If you are convicted of a crime, instead of sentencing you to jail, or to serving the remainder of your jail time, a judge can opt to sentence you to probation. While on probation, it is imperative that you follow all the rules and terms of your probation or you will risk having your probation revoked and finishing your sentence in jail.
If you are on probation can you leave the state?
If you are on probation you will very likely be told that you must remain within the same state, unless you have been authorized to leave. There are specific processes where you may be permitted to leave the location where you were sentenced, but only in circumstances where authorities have received communication about the event or reason as to why you are leaving.
How can you leave the state while on probation?
If you are on probation and you would like to leave the state, you must:
- Contact your probation officer. This should be the person to whom you turn to for all questions and requests relating to travel out of state.
- Explain to your probation officer the event or reason why you need to travel out of state and the entire circumstances surrounding why you are requesting this travel.
This should not be a simple request in the form of “I’d like to travel out of state”.
Instead, this should be a detailed explanation such as:
“In an attempt to fulfill the terms of my probation, I just got a new job. However, it is a construction job and the construction company is working on a hospital that is located across the border in the next state. I am requesting permission to travel out of state on the days that I am working, specifically for work, and to travel to and from the work site.”
The individual probation officer may grant permission to travel as long as all details of the trip are reviewed and constant communication is maintained. This will likely require more communication than is currently outlined in the terms of probation and any failure to check in or relay information to the probation officer as part of the special terms and permissions granted during out of state travel would have serious repercussions.
If there are any risks that the person asking for permission to travel will try to flee or will commit another crime, a judge or Court may decide to place “banned status” on the individual, preventing them from leaving the state for any reason.
When you are on probation can you leave the state?
There are situations where you can leave the state during your probationary period. However, travel cannot be taken without your probation officer being made aware and approving the travel.
For example: State law might allow you to leave the state for emergencies. In such cases, a judge may grant permission for you to leave during an emergency. The contingencies of such permissions are that during the time that you are out of state, you must remain in open and constant communication, and submit reports to your probation officer.
Can you leave the state on misdemeanor probation?
Leaving the state on probation is often easier to approve for misdemeanor cases, but it depends on the particular case, and the criminal activity or charges against the convicted, among other factors.
In the case of a misdemeanor, a person may get probation, rather than jail time, by submitting a guilty plea. A misdemeanor is potentially easier when it comes to making arrangements for traveling out of state that is absolutely necessary. The leniency applied to an individual’s case may also extend to the ability to travel out of state in order to keep an existing job, often when maintaining a job is another aspect of the probation requirements.
The less severe the charge for the convicted, the higher the likelihood that a probation officer will approve an instance of travel out of state. If an individual is approved for out-of-state travel on a misdemeanor probation charge, and they violate any terms of that travel, perhaps failing to communicate regularly with their probation officer or changing their travel plans without permission, it would be legal grounds for violated probation. This could mean that the individual is arrested and now charged with the full extent of their crime with all probation revoked. An individual who was given probation instead of jail time who is convicted of probation violation during approved out-of-state travel may very likely face the extent of their jail time or at the very least the remainder of their sentence in jail.

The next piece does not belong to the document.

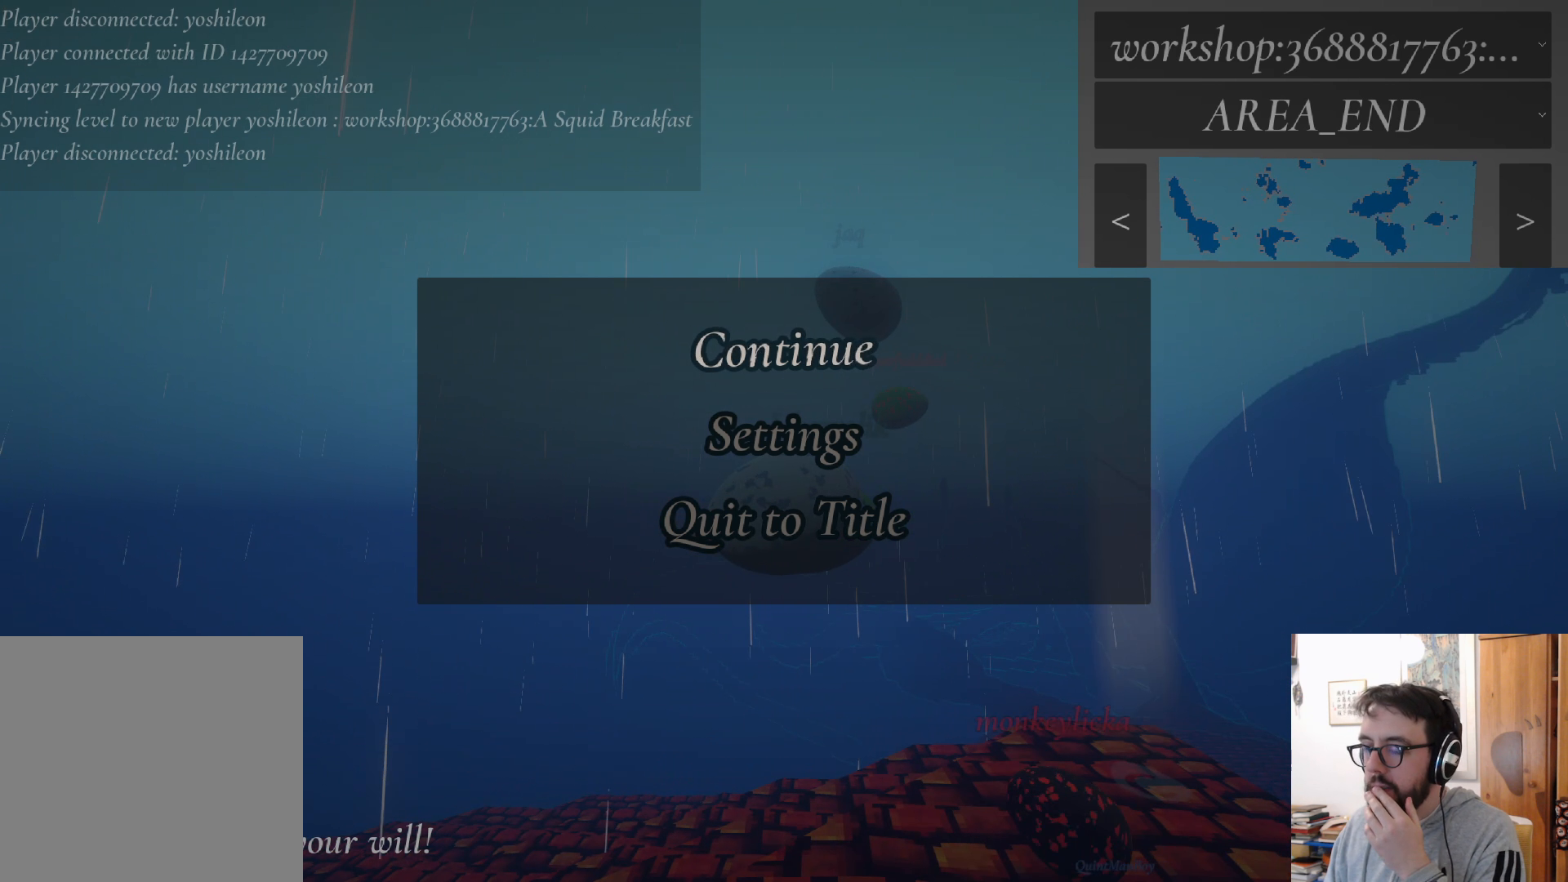
{"buttons": [], "left_stick": "center", "right_stick": "down-left", "events": [[300, "right_stick", "down-left"]]}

Can someone on probation leave the state?
In the case of a felony probation, in most situations the conviction has already resulted in the arrested person serving jail time at a state prison.
This means there may or may not be a higher flight risk associated with that individual. This means that if they are allowed to leave the state unsupervised, it is likely that they will violate probation and go into hiding to avoid serving the rest of their probation sentence or subsequent jail time.
If an individual is considered a flight risk, the formal terms of the defendant’s probation might actually outline they’re not allowed to leave the state under any circumstances. That being said, a lawyer can still contact the County Court for serious emergencies and submit a request for consent.
A convicted felon who communicates a very serious matter and remains in open contact at all times may be granted permission to travel to another state. However, if they digress from their plans and fail to relay anything to their probation officer at any time, it could be grounds for probation violations and a warrant for their subsequent arrest. They would then be charged with finishing the remainder of their sentence without the option for probation or parole.
An individual on probation is not allowed to leave the state on their own without cause. There are, however, circumstances during which someone on probation can leave the state, whether they are convicted of a felony or misdemeanor. To do so, there must be a specific reason, permission given, and the convicted must adhere to the requirements laid out by the probation officer for the duration of their travel.